UT-Brownsville professor Jeff Wilson became involved with a working group that submitted testimony to the Inter-American Commission on Human Rights in Washington, D.C., on Wednesday. Wilson first became involved in the project by trying to map out exactly where the wall would be built through Brownsville.

“They’re placing the wall in poorer areas, higher-percentage Hispanic areas, Spanish-speaking, lower-educated areas,” Wilson said. “This is all based on U.S. Census data.”

Wilson said the next step in his studies would be an analysis of the environmental impact of the fence, which he admits will be difficult until the fence is actually constructed.

“They want to have gaps and herd people into gaps where they’re more identifiable,” Wilson said. “They’re not going to admit to racial profiling.”

At around 8:30 a.m. on Saturday, more than 10 border patrol vehicles were parked outside the front office of River Bend Country Club. A man, who border patrol agents guessed was a drug smuggler, had driven a black suburban into the Rio Grande River after being chased by agents.

A group of nearly 30 residents gathered in River Bend’s main lodge for breakfast after Border Patrol told them to restrict themselves to the area.

“Over the years, there’s been a lot of activity,” said guest Dave Odle.

Odle, a resident of Pines City, Minn., and a yearly guest of River Bend since 1995, said people crossing the border would often shower and change in the bathhouse below the lodge.

“They’re pretty easy to pick out of a crowd,” he said.

Odle said he has the number for local Border Patrol agents plugged into his cell phone in case he ever sees anyone crossing illegally. He relayed several anecdotes of friends finding bundles of marijuana on the course.

An informal poll of the River Bend residents gathered for breakfast revealed that not one supported the construction of a border fence along the border with Mexico.

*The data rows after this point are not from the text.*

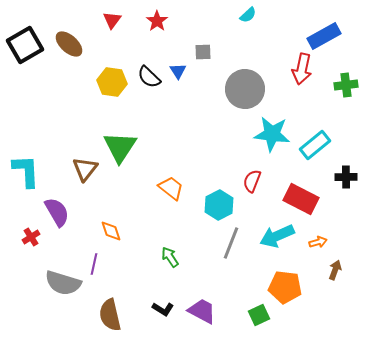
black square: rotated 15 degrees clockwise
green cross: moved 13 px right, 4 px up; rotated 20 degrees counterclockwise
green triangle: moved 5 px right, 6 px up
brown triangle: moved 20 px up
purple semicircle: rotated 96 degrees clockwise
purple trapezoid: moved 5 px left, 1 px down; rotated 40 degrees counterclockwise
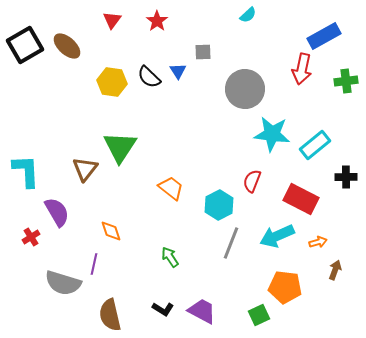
brown ellipse: moved 2 px left, 2 px down
green cross: moved 4 px up
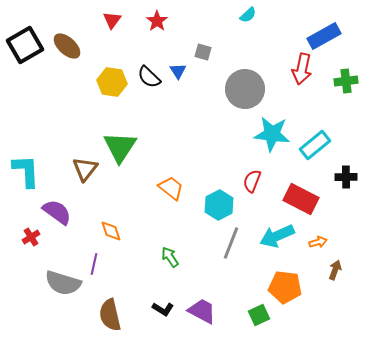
gray square: rotated 18 degrees clockwise
purple semicircle: rotated 24 degrees counterclockwise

“Nobody wants this fence because it takes away from our view,” said Marilynne Short, a Brownsville resident since 1950. “We might find something stolen out of our shed — so what?”

Homeland Security has a congressional mandate from the 2006 Secure Fence Act to construct 670 miles of fencing along the Mexican border by the end of this year. Rio Grande Valley Border Patrol agents identified Brownsville as a high-priority area for fence construction.

In August, the university and the Department of Homeland Security resolved a yearlong legal battle over the construction of a border fence on the campus. Homeland Security brought a lawsuit against the university in January after President Juliet Garcia denied surveyors access to the campus to plan a border fence.

A settlement reached in March ordered the two sides to cooperate in finding alternatives to physical barriers to prevent border crossings on the campus. The university took the federal government to court once more before the current settlement was reached in August.

Under the August settlement, the university agreed to construct the fence itself with money provided by the UT System.

Doty said each place where fencing was planned was deemed a high-priority area.
That priority, he explained, was to keep narcotics out of urban areas. Doty said River Bend Golf Resort and the areas immediately to the west were hardly urban. By contrast, he said the Fort Brown Memorial Golf Course is right next to the city and just south of the UT-Brownsville campus.

“The goal is to stop the narcotics and the smuggling from getting into urban areas,” he said.

Doty said the vehicle involved in Saturday morning’s incident contained a drug shipment. By Saturday afternoon, Customs and Border Protection had lost the vehicle’s location due to the high water line and planned to pick it up downstream.

UT-Brownsville psychology senior Tonantzin Juarez said she commutes from home in Matamoros, Mexico each class day.

Juarez said she, like most Brownsville students, was opposed to the wall but was glad that at least the university would retain control of the fence by paying for the construction. She said students generally felt powerless to do anything about the fence.

“We don’t have the motivation to actually do something about it,” she said. “People just say what’s the whole point, they’re going to build it anyway.”